- Material for this exercise:

-- Opening Marker --

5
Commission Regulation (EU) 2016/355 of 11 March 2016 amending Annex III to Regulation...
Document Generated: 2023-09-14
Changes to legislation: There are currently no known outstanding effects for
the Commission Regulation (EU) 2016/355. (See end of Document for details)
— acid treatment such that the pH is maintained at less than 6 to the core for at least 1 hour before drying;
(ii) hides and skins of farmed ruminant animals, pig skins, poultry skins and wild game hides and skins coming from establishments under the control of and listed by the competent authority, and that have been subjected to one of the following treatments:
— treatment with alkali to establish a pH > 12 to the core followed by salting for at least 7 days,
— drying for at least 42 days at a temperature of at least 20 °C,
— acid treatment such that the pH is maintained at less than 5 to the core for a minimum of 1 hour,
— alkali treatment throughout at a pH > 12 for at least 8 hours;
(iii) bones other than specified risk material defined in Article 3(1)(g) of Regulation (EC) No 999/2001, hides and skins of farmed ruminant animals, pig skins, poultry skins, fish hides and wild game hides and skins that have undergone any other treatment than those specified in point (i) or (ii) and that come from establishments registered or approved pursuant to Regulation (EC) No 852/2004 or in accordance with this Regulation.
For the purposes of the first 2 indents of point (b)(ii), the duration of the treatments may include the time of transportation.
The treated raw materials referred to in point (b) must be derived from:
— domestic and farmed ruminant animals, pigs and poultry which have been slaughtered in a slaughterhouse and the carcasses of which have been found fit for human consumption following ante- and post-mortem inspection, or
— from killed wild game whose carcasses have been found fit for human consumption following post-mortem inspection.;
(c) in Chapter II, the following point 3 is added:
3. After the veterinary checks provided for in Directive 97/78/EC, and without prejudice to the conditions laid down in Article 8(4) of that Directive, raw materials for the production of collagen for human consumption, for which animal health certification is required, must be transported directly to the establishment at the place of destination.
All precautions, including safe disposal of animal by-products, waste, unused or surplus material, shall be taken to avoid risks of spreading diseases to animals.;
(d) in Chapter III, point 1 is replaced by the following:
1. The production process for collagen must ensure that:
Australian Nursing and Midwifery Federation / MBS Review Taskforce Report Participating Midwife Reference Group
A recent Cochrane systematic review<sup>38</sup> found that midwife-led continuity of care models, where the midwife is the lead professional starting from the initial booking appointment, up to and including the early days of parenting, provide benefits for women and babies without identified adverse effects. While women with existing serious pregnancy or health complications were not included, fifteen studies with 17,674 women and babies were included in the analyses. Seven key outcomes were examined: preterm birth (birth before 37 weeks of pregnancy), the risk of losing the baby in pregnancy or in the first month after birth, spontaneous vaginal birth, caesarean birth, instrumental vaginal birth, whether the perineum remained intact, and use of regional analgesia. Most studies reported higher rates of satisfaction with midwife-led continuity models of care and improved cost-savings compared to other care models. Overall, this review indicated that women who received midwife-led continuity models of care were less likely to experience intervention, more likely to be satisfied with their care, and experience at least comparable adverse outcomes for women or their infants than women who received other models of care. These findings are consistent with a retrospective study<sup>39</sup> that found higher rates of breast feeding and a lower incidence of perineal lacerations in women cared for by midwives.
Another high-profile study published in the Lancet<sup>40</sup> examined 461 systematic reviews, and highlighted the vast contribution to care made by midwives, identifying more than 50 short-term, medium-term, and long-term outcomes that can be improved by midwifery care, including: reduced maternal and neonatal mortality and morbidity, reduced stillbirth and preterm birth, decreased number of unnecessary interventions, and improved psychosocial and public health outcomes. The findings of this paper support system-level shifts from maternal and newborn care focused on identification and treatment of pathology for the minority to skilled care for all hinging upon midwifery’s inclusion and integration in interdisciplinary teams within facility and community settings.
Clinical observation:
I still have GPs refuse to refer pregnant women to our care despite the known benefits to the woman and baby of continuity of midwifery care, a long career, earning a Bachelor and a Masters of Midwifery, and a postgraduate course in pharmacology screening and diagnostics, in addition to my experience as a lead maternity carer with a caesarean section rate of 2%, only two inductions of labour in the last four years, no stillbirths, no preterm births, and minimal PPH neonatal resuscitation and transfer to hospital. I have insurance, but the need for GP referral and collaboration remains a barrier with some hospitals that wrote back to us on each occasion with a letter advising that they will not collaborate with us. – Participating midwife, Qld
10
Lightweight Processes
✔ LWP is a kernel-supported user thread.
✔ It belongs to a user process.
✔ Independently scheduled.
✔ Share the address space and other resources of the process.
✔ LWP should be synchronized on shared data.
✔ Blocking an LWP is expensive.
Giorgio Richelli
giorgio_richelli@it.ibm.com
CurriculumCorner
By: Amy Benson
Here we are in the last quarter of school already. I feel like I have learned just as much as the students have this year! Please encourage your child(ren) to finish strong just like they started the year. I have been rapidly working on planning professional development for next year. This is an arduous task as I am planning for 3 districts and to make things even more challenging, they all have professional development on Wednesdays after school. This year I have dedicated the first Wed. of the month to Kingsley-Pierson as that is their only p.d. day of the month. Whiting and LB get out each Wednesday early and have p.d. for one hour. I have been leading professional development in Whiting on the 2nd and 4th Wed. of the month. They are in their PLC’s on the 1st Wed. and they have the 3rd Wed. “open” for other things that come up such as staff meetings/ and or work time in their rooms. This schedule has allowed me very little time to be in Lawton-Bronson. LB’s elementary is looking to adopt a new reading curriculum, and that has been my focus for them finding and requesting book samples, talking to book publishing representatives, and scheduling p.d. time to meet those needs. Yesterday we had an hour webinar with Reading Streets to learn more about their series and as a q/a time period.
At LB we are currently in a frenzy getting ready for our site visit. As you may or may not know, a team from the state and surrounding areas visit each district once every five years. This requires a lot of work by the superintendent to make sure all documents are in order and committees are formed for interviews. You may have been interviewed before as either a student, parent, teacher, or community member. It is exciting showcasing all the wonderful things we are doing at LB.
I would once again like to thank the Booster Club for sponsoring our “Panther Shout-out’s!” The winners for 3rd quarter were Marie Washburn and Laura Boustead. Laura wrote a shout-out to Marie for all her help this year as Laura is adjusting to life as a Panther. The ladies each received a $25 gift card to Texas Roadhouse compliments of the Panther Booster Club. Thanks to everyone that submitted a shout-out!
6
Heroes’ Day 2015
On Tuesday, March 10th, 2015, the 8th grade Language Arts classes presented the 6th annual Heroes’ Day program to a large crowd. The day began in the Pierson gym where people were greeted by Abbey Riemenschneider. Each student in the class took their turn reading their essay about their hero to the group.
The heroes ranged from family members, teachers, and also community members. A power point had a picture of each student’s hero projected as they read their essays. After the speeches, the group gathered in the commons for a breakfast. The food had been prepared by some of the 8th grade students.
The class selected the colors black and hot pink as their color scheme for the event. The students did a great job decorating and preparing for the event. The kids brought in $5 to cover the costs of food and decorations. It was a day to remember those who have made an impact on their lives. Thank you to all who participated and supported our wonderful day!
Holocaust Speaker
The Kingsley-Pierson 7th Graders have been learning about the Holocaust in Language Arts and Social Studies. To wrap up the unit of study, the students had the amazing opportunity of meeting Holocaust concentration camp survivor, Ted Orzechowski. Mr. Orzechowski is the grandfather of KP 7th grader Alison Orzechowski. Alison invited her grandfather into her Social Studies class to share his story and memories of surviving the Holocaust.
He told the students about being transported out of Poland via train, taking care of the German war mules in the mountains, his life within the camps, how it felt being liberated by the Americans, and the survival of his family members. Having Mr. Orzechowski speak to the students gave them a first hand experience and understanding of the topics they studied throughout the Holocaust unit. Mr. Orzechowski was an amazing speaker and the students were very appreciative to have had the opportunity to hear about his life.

-- Closing Marker --

- To do:
Each line above with the word "opportunity" needs to be copied.

- Result:
The Kingsley-Pierson 7th Graders have been learning about the Holocaust in Language Arts and Social Studies. To wrap up the unit of study, the students had the amazing opportunity of meeting Holocaust concentration camp survivor, Ted Orzechowski. Mr. Orzechowski is the grandfather of KP 7th grader Alison Orzechowski. Alison invited her grandfather into her Social Studies class to share his story and memories of surviving the Holocaust.
He told the students about being transported out of Poland via train, taking care of the German war mules in the mountains, his life within the camps, how it felt being liberated by the Americans, and the survival of his family members. Having Mr. Orzechowski speak to the students gave them a first hand experience and understanding of the topics they studied throughout the Holocaust unit. Mr. Orzechowski was an amazing speaker and the students were very appreciative to have had the opportunity to hear about his life.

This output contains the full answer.